*What is needed*
Search the data below for the word "middle" and report how many lines contain it, with no added words.

*Data extract*
# # # #
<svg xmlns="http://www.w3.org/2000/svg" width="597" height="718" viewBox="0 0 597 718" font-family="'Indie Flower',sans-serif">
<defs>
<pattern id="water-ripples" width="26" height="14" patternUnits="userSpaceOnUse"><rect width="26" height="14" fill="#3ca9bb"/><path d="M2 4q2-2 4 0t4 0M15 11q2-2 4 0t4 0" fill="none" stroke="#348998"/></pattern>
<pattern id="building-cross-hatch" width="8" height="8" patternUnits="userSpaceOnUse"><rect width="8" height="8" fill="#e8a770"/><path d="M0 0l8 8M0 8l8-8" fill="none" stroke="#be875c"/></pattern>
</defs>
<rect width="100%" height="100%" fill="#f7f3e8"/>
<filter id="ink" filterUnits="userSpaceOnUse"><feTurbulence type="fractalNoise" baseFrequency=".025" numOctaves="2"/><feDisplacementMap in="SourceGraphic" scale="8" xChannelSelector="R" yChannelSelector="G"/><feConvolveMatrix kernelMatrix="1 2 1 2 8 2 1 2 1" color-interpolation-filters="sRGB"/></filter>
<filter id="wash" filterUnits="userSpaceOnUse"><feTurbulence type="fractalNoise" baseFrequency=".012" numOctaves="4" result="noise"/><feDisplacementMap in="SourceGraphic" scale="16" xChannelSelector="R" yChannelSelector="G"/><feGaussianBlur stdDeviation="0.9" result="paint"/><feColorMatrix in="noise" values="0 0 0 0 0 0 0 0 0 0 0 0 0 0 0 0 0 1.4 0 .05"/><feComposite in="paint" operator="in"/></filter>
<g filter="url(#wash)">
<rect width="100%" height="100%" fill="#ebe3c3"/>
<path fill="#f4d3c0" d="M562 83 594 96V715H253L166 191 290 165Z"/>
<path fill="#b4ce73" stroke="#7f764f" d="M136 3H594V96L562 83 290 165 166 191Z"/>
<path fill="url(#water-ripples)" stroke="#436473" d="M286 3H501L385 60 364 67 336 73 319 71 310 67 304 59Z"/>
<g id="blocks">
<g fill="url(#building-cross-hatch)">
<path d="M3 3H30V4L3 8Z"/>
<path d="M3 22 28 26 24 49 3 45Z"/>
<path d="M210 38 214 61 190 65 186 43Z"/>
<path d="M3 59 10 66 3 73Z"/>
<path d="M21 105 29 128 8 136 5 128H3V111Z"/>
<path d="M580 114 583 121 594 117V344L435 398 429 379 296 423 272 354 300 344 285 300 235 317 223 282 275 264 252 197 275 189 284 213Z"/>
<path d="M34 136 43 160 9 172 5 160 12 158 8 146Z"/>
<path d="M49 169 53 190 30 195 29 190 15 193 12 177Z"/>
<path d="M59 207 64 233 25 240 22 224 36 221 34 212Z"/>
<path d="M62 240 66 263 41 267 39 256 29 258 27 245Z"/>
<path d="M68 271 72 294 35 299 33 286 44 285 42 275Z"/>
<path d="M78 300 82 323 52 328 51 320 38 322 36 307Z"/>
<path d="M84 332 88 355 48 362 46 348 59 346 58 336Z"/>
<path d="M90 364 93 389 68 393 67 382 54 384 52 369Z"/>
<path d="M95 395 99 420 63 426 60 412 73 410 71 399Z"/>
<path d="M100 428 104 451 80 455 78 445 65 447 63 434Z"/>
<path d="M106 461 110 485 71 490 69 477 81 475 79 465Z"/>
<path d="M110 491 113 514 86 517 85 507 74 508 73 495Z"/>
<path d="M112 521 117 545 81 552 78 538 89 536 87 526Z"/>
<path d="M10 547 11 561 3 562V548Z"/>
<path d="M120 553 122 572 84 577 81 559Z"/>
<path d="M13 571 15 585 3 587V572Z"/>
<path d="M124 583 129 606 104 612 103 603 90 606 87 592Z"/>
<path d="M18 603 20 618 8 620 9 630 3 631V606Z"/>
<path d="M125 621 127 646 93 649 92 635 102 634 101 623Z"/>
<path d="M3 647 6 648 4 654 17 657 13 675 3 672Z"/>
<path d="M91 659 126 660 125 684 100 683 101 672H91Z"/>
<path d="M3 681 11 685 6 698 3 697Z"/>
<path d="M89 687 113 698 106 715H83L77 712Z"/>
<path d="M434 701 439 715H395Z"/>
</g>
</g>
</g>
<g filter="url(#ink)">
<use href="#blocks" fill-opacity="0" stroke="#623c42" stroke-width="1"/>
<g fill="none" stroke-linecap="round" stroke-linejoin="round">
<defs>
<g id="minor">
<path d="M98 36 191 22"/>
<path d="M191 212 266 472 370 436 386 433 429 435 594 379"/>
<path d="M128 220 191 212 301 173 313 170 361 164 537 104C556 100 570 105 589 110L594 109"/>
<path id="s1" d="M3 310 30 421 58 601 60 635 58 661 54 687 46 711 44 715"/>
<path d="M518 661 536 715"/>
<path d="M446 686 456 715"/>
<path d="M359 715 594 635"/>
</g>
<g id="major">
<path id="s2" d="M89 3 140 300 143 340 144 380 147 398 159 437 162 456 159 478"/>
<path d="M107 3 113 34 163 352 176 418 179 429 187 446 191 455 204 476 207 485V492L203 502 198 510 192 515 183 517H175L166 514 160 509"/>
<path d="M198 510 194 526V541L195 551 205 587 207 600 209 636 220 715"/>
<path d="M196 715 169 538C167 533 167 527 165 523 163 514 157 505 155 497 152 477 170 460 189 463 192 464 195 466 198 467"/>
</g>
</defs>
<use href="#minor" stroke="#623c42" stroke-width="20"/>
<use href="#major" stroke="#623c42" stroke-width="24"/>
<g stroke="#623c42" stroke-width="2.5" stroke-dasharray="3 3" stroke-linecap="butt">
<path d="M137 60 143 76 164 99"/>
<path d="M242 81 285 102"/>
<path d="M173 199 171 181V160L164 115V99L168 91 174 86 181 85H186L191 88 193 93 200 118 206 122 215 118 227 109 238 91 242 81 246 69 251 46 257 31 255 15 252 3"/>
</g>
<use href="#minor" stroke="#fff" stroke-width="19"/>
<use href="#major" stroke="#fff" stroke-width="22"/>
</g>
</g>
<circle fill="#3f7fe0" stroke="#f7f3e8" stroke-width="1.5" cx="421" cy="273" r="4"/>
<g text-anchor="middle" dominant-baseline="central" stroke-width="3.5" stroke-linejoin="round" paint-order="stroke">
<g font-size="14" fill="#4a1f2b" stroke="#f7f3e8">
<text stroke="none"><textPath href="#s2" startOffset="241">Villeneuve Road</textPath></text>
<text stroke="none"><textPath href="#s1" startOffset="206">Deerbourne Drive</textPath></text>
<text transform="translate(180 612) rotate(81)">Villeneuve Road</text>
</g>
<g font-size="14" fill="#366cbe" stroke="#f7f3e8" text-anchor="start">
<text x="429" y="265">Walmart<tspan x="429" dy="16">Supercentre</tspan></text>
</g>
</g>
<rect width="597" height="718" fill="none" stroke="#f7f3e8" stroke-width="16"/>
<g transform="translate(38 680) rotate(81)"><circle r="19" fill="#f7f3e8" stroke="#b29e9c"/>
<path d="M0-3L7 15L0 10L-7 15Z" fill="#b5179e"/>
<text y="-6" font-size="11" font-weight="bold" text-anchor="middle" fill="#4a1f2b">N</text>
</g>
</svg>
# # # #
*Completed exercise*
2